Встретив Корепанова на следующий день, Ракитин, как всегда, вежливо поздоровался, рассказал новость, услышанную по радио, потом, словно между прочим, спросил:
- По вашему распоряжению табличку сняли?
- По моему, - приготовился к атаке Корепанов.
- Мрамор не повредили?
- Что вы? Это же - Стельмах.
- Спасибо. Я сам хотел его об этом попросить. Очень уж респектабельно получилось.
- Я ожидал, что вы станете протестовать, - откровенно признался Корепанов.
- Я ведь упрямился только потому, чтобы вам помочь. Дипломатический ход, если можно так выразиться.
- Ну, это уже дипломатия с позиции силы, - сказал Корепанов. - Однако вы кое-чего добились. Балашов поставил против вашей фамилии галочку.
- Галочка? А что она обозначает?
- Знак особого внимания. Балашов даром галочек не ставит.
Еще днем позже, повстречавшись с Ковалем, Алексей сказал:
- Вот видите, все закончилось как нельзя лучше.
- Вы имеете в виду Ракитина?
- Его…
- Тогда ничего не закончилось: табличка у него снова висит, только на двери, за стеклом.
А вечером, возвращаясь из облздравотдела после совещания, Алексей увидел нескольких женщин, сидящих и стоящих у двери ракитинской квартиры. Он поднялся наверх, к себе в ординаторскую, которая стала теперь и его административным кабинетом, посмотрел сводки поступления, обошел палаты и только после этого направился домой.
Уже стемнело. После ужина Алексей хотел как всегда, взяться за книги, писать, конспектировать, но не мог. Принялся шагать по комнате. Было не по себе. И он никак не мог понять, откуда идет это гнетущее чувство. А это росло недовольство собой за то, что он не может пойти сейчас и вышвырнуть Ракитина вон, за то, что не может обойтись без него.

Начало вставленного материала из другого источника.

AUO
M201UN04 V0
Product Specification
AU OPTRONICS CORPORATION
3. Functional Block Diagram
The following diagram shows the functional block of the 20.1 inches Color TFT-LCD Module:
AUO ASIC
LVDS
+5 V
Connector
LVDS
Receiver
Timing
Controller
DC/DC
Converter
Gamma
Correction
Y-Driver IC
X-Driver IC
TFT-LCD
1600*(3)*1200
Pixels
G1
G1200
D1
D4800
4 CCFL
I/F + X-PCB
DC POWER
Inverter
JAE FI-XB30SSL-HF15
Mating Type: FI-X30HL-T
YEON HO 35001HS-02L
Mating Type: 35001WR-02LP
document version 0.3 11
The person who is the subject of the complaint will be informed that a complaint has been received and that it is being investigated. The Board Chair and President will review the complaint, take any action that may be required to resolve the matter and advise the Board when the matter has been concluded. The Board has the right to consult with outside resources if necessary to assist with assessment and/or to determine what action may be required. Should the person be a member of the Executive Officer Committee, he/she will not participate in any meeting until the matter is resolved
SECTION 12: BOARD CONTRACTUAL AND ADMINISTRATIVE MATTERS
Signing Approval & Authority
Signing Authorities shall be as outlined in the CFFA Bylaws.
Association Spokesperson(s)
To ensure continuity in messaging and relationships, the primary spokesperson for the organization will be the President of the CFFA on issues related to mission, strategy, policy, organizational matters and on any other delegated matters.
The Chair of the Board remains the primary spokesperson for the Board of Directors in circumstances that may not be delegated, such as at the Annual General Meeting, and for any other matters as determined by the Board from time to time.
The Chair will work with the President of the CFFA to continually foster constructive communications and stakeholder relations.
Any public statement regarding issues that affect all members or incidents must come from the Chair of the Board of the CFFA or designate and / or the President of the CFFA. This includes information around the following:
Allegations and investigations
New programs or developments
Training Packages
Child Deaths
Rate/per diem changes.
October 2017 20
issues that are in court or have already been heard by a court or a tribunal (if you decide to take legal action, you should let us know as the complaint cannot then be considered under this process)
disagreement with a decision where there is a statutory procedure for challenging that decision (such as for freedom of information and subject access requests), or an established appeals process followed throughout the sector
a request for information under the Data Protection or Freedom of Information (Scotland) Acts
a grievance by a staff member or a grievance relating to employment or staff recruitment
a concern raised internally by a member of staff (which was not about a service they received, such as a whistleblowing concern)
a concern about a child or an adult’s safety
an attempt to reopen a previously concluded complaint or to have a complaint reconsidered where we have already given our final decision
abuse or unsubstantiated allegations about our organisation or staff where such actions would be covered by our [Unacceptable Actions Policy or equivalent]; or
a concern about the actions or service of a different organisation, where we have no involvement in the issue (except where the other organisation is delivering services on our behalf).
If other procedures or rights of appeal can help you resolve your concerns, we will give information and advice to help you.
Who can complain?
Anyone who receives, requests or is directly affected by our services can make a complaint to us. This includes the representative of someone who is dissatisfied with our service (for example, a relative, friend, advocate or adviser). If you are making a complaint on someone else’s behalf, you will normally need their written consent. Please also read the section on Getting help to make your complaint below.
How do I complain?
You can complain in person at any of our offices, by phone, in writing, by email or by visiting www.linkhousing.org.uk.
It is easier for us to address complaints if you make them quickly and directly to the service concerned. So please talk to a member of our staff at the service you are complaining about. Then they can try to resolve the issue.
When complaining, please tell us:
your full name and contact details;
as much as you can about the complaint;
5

Ну и черт с ним, пускай занимается своей частной практикой. Ведь он сразу предупредил, и если рассуждать спокойно и логически…
Но в этот вечер Алексей просто не мог рассуждать спокойно и логически.
8
Весна выдалась плохая. Погода стояла неровная: подует ветер с севера или востока - и метет поземка, стужа пробирает до костей; повернет с юга или запада - и сразу же теплынь: небо затягивается густыми облаками, дождь принимается мыть давно не крашенные крыши. Вода мутными потоками стекает с них, окрашивает в ржавый цвет серые камни тротуаров.
Вспучилась река. С громким треском лопается на ней грязный лед, разбивается о сваи еще разрушенных причалов, и течение несет это крошево вниз, к лиману, в море.
В марте задули сухие ветры, подняли пыльные тучи. Потом несколько дней подряд шли проливные дожди.
По просторному больничному двору - не пройти: здесь еще с зимы все перерыто - канавы, траншеи. Глина разбухла и, когда ступаешь по ней, она противно чавкает, словно клещами, захватывает ноги и не хочет отпускать.
- Вот разверзлись хляби небесные, - говорил Гервасий Саввич, заходя утром, как всегда, в приемный покой и здороваясь с тетей Фросей - пожилой санитаркой, с которой был хорошо знаком еще с войны. - Напьется земля по самое горлышко. Будем с хлебом в этом году, Евфросинья Ивановна…
- Хлеба я и по карточке получу, - ответила тетя Фрося. - Хлебом государство меня обеспечивает. Хоть не досыта, а обеспечивает. А вот молоко, мясо…
- Будет хлеб - будет и молоко, и мясо, и колбасы, и все будет.
- Что оно там будет, не знаю, - отвечала тетя Фрося, - а пока на базаре ни до чего не доступиться. Стоит торговка и, сколько язык выговорит, столько и запрашивает. За кило масла половину месячной зарплаты вынь ей и положь. Совсем потеряли совесть, будь они трижды неладные, торговки эти.
- Торговкам совесть ни к чему, - философствовал Гервасий Саввич. - Торговкам не совесть нужна, а ситуация, Евфросинья Ивановна.
- Какая еще там ситуация? - уже ворчала тетя Фрося.
- А такая, - отвечал Гервасий Саввич: - Дороги развезло, с дальних сел привозу нет, вот те, которые ближе, и пользуются случаем, три шкуры дерут. Ну, да это все временное. Потерпим… А весна хорошая. К урожаю весна, Евфросинья Ивановна. Один-два дождика в маю - и с хлебом народ.
Но ни в мае, ни в июне, ни в июле дождей не было. Ветры восточные были, бури пыльные, а дождей - ни одного, как заколдовало.